I hope this is the right form to post this bug in.
I work with optix ray tracing. In our application we are having this issue where in ptxjitcompiler and takes a significant chunk of time which slows down the startup of our application. I see some varied observations with regards to platform and the graphics card in use that I am unable to explain or fix.
We have two system one with RTX 2080TI and one with Titan Xp. On the RTX 2080TI we don’t see any calls to the libnvidiaptxjitcompiler.so. But I do see it on the TitanXp machine. Even when I change the NVCC flags to include the architecture for the Titan Xp machine I do not see any improvement. How is it that this library is not called on the RTX 2080TI. What needs to be done on the TitanXp machine to make sure that I get the same startup performance as RTX 2080TI ? They both are on the same nvidia driver version.
It is very hard to even find the different libraries that are being called on windows to be honest.

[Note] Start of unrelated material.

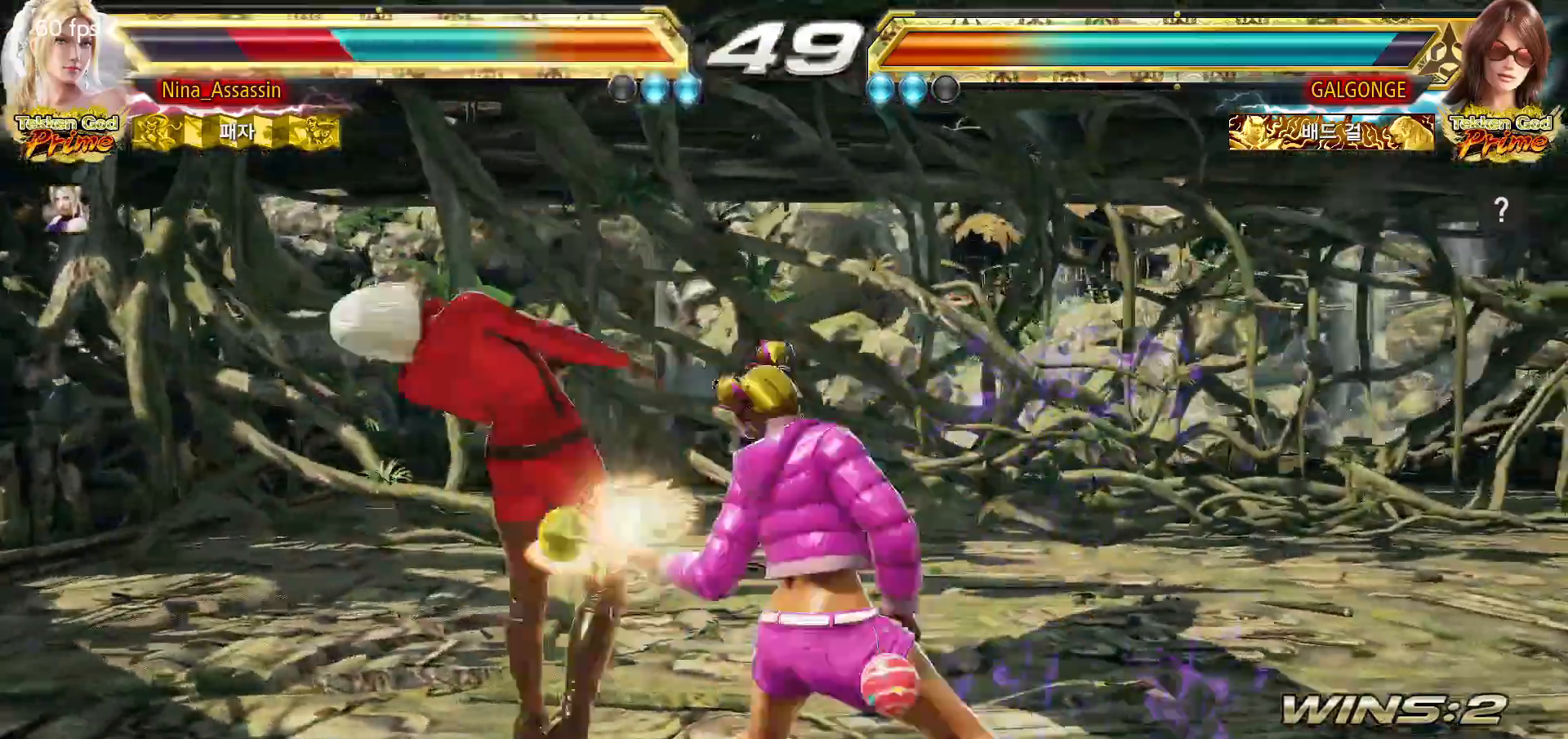
{"buttons": ["SQUARE"], "left_stick": "center", "events": [[33, "TRIANGLE", "up"], [83, "SQUARE", "down"], [133, "SQUARE", "up"], [167, "TRIANGLE", "down"], [217, "TRIANGLE", "up"], [267, "SQUARE", "down"], [317, "SQUARE", "up"], [367, "TRIANGLE", "down"], [417, "TRIANGLE", "up"], [450, "SQUARE", "down"]]}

I tried Nsight System it does not detail out this information which is why I had to resort to Linux. If you can suggest a tool that can layout the different calls to the libraries would be very helpful (I used an application called FlameGraph in Linux). Back to PTX performance on windows even on RTX 2080TI I get very poor performance. Although it does get better from the second run I guess there is some kind of caching happening, but I don’t see the same performance as I see in Linux RTX 2080TI.
Some numbers that we are getting (we start and stop the application to render some amount of frames in this case 25 frames ),
Linux 2080 TI takes 0.05s
Linux TitianXp takes 5-6s
Windows 2080TI takes 5-6s for the first time and comes down to 3s from the second time we launch the same application.
It remains the same even if I try to compile the PTX files to same architecture on which the application is running.
I would highly appreciate if someone helps me understand what exactly is going on with the different platforms and different GPU architectures.
How can I get the same performance as I get in the Linux 2080TI system where in the library is never called.